— Instructions for the task —
Lines with the word "cookies": copy all of them from the entries below.

— Data for review —
---*---

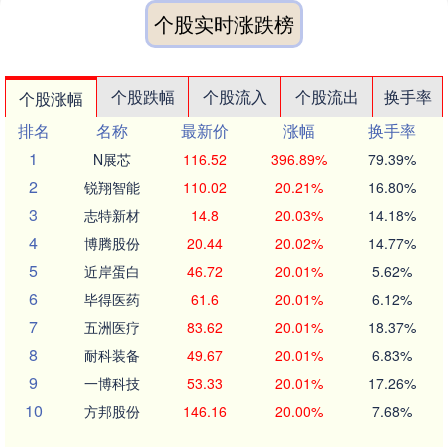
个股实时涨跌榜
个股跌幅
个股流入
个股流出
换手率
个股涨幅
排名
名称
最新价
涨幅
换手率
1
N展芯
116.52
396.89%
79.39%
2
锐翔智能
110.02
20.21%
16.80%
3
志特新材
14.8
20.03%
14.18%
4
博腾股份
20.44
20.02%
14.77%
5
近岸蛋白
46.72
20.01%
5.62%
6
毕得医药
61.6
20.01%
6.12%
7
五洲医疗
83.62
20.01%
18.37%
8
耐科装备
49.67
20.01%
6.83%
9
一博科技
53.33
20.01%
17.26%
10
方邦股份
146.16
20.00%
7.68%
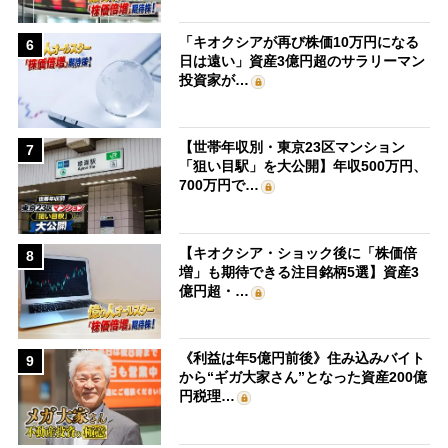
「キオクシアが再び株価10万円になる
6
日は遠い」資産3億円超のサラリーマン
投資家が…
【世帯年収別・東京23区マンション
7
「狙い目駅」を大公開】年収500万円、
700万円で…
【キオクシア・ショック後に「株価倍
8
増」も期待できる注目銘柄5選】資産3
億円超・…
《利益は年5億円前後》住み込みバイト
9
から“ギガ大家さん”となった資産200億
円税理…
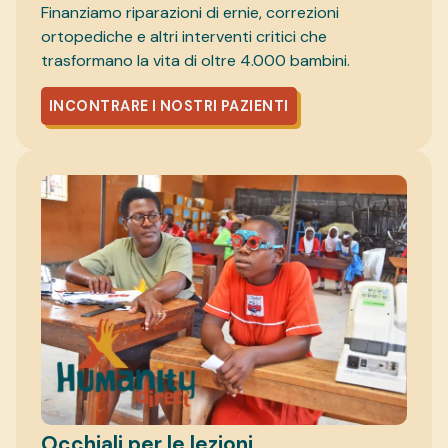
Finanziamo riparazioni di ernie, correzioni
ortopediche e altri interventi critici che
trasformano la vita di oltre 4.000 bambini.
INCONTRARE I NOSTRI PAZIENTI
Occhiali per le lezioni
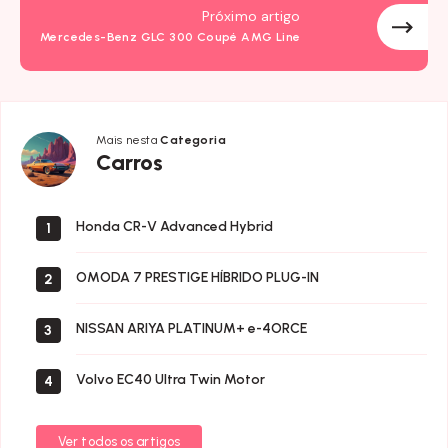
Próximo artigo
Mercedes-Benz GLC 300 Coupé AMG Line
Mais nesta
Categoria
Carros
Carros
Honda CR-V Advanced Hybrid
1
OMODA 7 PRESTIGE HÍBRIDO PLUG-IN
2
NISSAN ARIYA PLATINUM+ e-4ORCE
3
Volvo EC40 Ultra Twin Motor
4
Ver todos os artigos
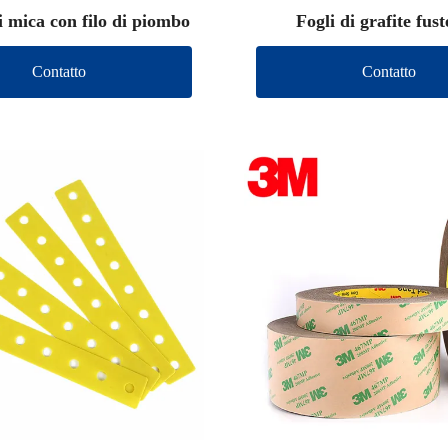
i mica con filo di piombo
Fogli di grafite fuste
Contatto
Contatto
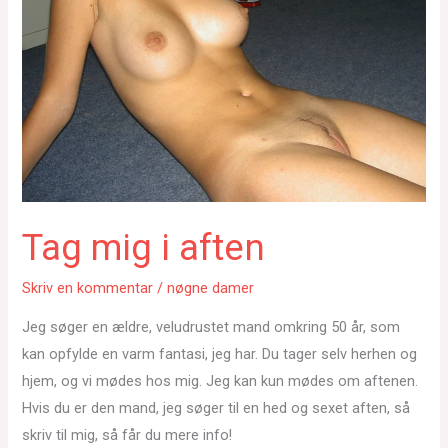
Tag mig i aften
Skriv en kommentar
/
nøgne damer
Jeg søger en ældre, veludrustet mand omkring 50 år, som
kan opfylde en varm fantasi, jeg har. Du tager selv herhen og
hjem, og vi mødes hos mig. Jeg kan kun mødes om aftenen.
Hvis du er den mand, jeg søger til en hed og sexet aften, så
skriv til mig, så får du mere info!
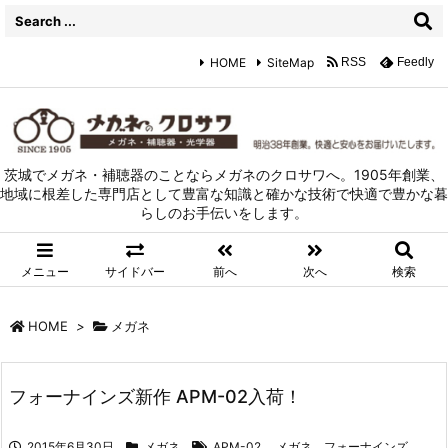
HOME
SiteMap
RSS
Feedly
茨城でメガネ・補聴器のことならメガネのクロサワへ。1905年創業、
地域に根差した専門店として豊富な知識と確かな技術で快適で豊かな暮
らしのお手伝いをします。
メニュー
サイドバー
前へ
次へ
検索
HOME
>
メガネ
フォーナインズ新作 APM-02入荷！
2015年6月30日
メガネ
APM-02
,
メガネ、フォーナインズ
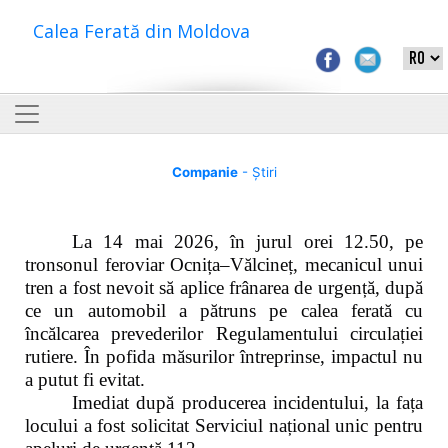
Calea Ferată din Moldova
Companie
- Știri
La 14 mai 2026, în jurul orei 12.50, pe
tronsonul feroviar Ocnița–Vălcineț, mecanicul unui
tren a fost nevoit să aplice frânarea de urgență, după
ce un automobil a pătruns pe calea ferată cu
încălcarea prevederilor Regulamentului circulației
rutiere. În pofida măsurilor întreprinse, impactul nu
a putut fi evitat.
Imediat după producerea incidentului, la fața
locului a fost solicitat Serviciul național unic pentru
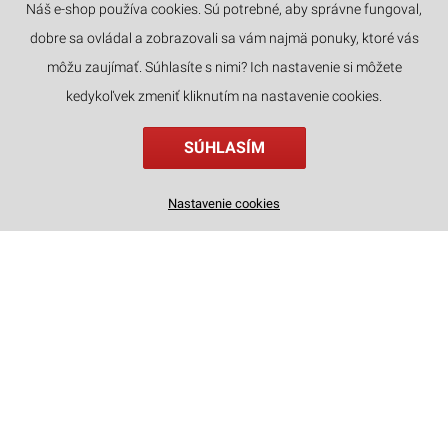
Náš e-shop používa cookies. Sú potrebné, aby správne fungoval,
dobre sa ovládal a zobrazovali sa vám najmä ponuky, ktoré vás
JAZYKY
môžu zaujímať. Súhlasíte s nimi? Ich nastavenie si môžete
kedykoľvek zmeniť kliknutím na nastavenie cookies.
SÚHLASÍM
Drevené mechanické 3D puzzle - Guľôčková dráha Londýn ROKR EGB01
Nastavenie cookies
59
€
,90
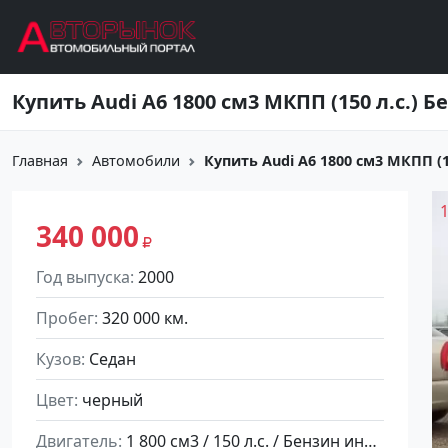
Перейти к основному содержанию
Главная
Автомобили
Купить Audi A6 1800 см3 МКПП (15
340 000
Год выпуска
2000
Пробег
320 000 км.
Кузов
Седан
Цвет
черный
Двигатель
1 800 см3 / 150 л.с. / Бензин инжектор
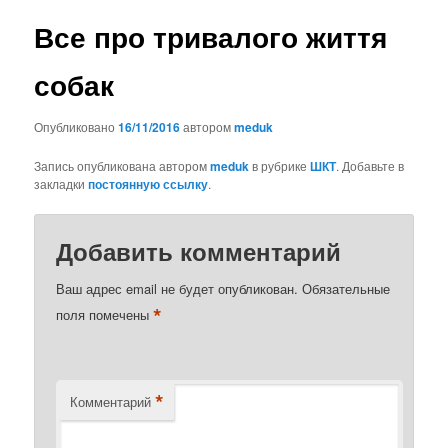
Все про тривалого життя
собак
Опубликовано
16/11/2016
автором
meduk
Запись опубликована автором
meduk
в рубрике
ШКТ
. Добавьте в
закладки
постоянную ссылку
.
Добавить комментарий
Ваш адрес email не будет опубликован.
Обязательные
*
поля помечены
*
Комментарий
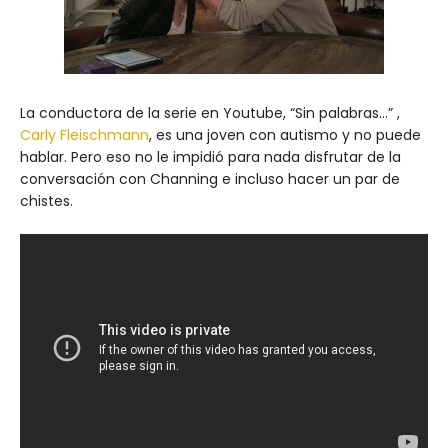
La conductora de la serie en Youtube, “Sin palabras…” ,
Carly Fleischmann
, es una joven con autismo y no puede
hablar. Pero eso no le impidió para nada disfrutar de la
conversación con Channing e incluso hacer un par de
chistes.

---*---

— Problem solution —
Náš e-shop používa cookies. Sú potrebné, aby správne fungoval,
kedykoľvek zmeniť kliknutím na nastavenie cookies.
Nastavenie cookies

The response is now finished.